Stored data entries:
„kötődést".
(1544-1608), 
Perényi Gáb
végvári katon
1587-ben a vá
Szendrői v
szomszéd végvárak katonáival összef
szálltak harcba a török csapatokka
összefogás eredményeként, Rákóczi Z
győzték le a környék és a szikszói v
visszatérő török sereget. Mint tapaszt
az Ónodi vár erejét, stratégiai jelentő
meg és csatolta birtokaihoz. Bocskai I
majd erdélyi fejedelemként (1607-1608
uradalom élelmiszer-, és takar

What to work on:
Which lines in the data above contain the word "török"? Copy each of those lines in full.

Response to the exercise:
szálltak harcba a török csapatokka
visszatérő török sereget. Mint tapaszt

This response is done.